In other words, renewable power intermittency may well be a transient phenomenon. Investing on the basis that it will stay the way it is now, is making an assumption that is very shaky.  

The implications for efficiency

What this means, very simply, is that where there are surpluses in renewably sourced exergy now, they may not be long lived. Power demand will go up, and the frequency of surplus situations will go down. That means, there will be an increasing imperative with time, to make the best use of what renewable exergy there is. That in turn means there will be an increasing drive to use it most efficiently. Especially in the context of energy storage. As these issues become increasingly acute, governments will most likely want to become more involved in managing the best use of renewable exergy. Much more so than they are now.  

For now it may be enough that a supplier and customer are happy, but be warned, as the demand for renewable exergy increases, regulators are going to be ever more invested in ensuring the optimal use of its supply to as many customers as possible. 

Plan and invest accordingly – neglect efficiency at your peril. 

For now the efficiency police might seem like an annoying social media presence raining on the parades of renewable energy surpluses.
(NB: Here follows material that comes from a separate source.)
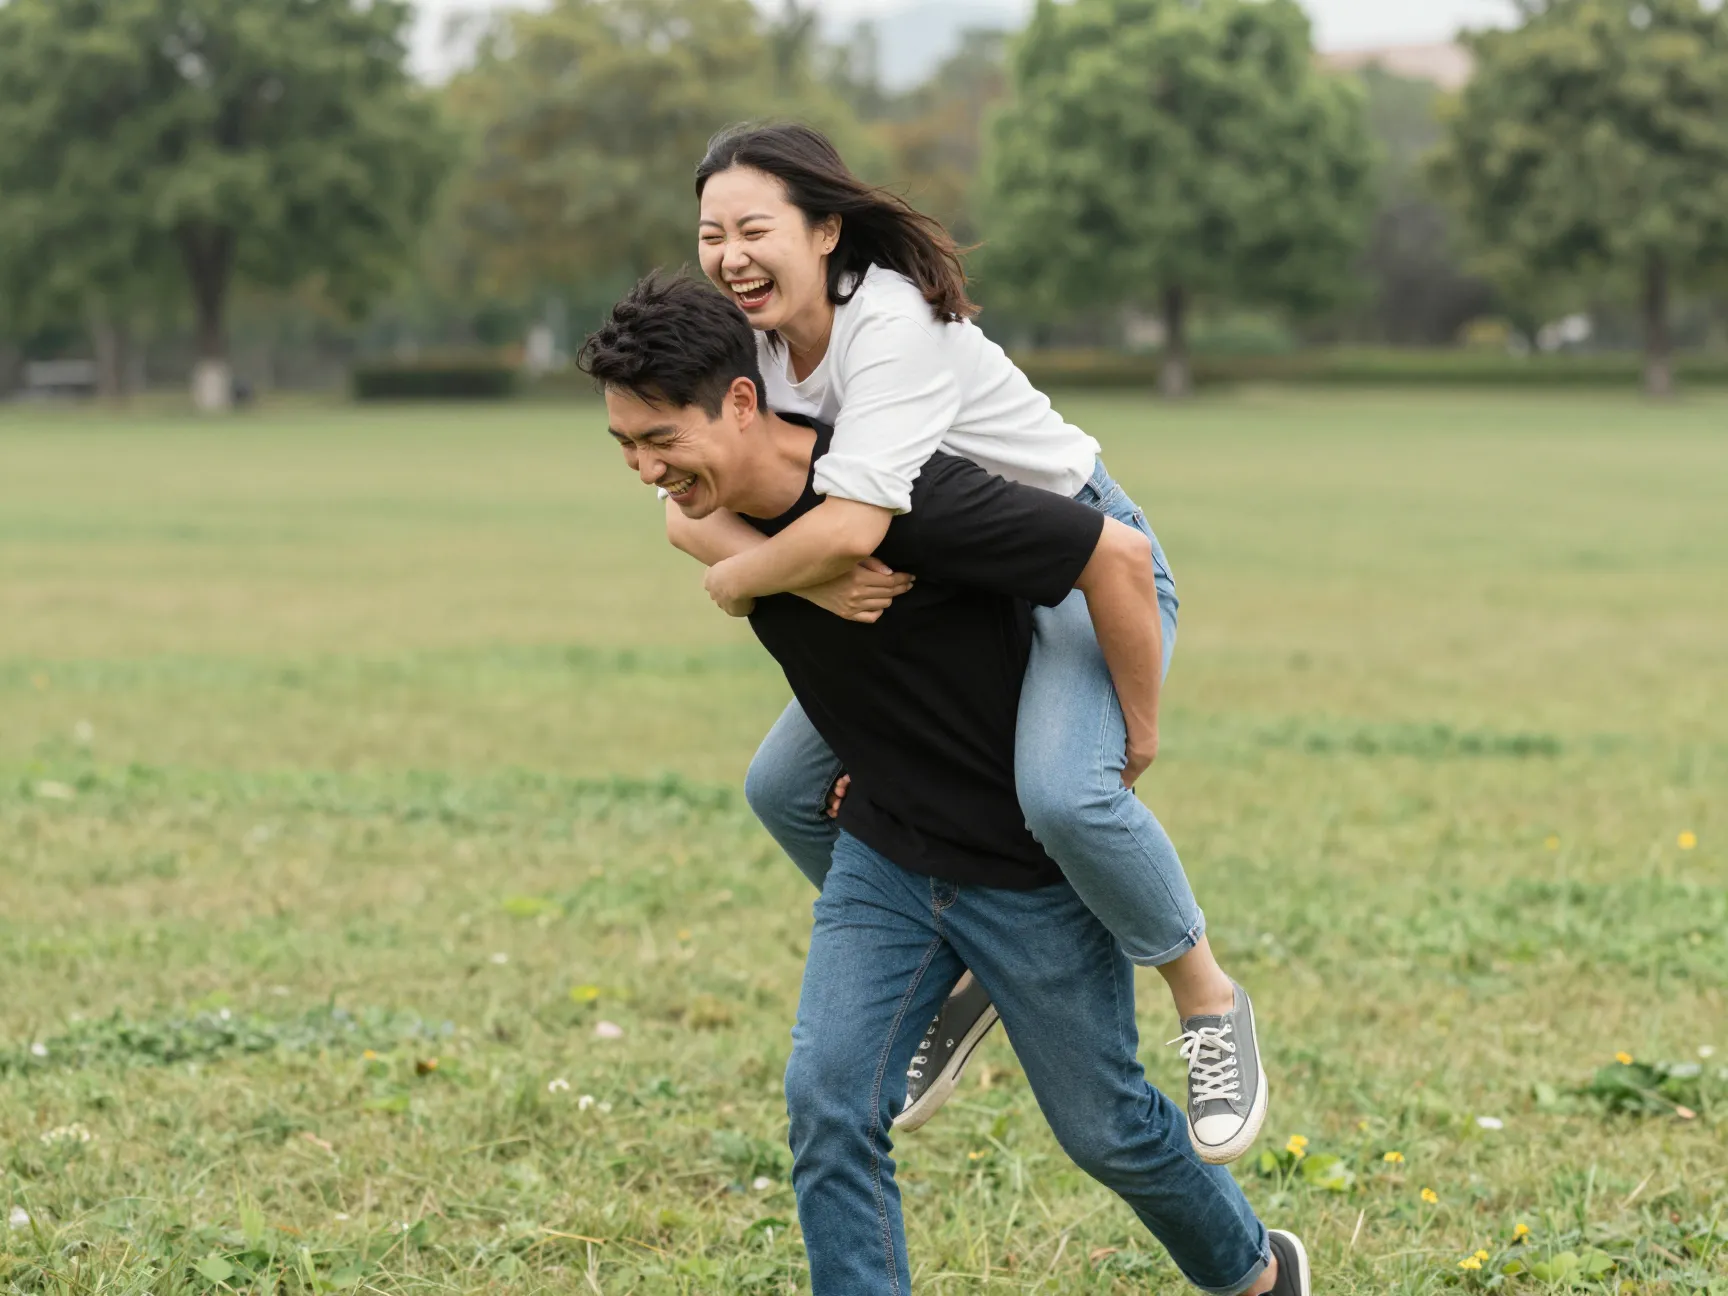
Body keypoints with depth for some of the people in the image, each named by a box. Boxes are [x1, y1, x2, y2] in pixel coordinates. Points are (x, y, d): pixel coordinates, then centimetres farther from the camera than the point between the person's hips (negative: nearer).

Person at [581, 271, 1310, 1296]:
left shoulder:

Take note however, that as things evolve, the efficiency police may morph into something far more official with far more legal and regulatory clout than is currently the case. 

There may be a window of opportunity over the next decade or so, maybe a bit longer, when it frequently doesn’t matter so much (at least from a medium term investment perspective). My money, however, is that after that time, it will matter, far more. The forthcoming crunches on renewable exergy demand haven’t even begun. Such crunches will become the domain of an efficiency police force far more vigorous than anything that exists now.